TASK: Copy out the records below line for line, changing nothing.

>> Begin RAW RECORDS

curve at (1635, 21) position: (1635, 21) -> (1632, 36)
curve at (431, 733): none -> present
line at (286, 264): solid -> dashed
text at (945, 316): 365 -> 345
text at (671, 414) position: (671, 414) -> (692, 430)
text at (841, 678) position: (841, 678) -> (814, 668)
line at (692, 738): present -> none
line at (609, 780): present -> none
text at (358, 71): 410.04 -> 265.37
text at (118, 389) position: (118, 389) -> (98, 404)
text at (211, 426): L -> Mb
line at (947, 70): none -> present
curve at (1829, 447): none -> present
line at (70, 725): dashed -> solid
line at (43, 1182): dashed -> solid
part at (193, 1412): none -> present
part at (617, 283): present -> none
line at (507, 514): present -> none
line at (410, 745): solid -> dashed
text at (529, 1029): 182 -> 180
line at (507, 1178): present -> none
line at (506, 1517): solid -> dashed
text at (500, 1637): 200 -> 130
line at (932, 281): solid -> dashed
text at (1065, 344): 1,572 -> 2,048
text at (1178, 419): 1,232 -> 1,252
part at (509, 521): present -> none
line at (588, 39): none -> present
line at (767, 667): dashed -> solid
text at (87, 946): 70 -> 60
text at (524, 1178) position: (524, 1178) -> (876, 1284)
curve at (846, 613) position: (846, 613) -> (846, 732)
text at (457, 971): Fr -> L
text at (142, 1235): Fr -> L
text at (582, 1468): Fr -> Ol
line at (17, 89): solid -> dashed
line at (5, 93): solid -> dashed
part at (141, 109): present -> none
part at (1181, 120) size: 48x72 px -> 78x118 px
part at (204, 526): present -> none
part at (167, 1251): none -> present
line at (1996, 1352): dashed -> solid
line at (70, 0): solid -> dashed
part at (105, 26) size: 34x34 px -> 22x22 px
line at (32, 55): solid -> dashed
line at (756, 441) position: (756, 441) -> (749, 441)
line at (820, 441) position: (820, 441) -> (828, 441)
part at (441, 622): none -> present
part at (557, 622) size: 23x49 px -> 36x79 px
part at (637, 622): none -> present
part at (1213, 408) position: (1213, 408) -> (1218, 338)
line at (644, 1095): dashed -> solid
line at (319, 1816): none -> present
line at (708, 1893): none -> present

>> End RAW RECORDS

FULL RESPONSE:
curve at (1635, 21) position: (1635, 21) -> (1632, 36)
curve at (431, 733): none -> present
line at (286, 264): solid -> dashed
text at (945, 316): 365 -> 345
text at (671, 414) position: (671, 414) -> (692, 430)
text at (841, 678) position: (841, 678) -> (814, 668)
line at (692, 738): present -> none
line at (609, 780): present -> none
text at (358, 71): 410.04 -> 265.37
text at (118, 389) position: (118, 389) -> (98, 404)
text at (211, 426): L -> Mb
line at (947, 70): none -> present
curve at (1829, 447): none -> present
line at (70, 725): dashed -> solid
line at (43, 1182): dashed -> solid
part at (193, 1412): none -> present
part at (617, 283): present -> none
line at (507, 514): present -> none
line at (410, 745): solid -> dashed
text at (529, 1029): 182 -> 180
line at (507, 1178): present -> none
line at (506, 1517): solid -> dashed
text at (500, 1637): 200 -> 130
line at (932, 281): solid -> dashed
text at (1065, 344): 1,572 -> 2,048
text at (1178, 419): 1,232 -> 1,252
part at (509, 521): present -> none
line at (588, 39): none -> present
line at (767, 667): dashed -> solid
text at (87, 946): 70 -> 60
text at (524, 1178) position: (524, 1178) -> (876, 1284)
curve at (846, 613) position: (846, 613) -> (846, 732)
text at (457, 971): Fr -> L
text at (142, 1235): Fr -> L
text at (582, 1468): Fr -> Ol
line at (17, 89): solid -> dashed
line at (5, 93): solid -> dashed
part at (141, 109): present -> none
part at (1181, 120) size: 48x72 px -> 78x118 px
part at (204, 526): present -> none
part at (167, 1251): none -> present
line at (1996, 1352): dashed -> solid
line at (70, 0): solid -> dashed
part at (105, 26) size: 34x34 px -> 22x22 px
line at (32, 55): solid -> dashed
line at (756, 441) position: (756, 441) -> (749, 441)
line at (820, 441) position: (820, 441) -> (828, 441)
part at (441, 622): none -> present
part at (557, 622) size: 23x49 px -> 36x79 px
part at (637, 622): none -> present
part at (1213, 408) position: (1213, 408) -> (1218, 338)
line at (644, 1095): dashed -> solid
line at (319, 1816): none -> present
line at (708, 1893): none -> present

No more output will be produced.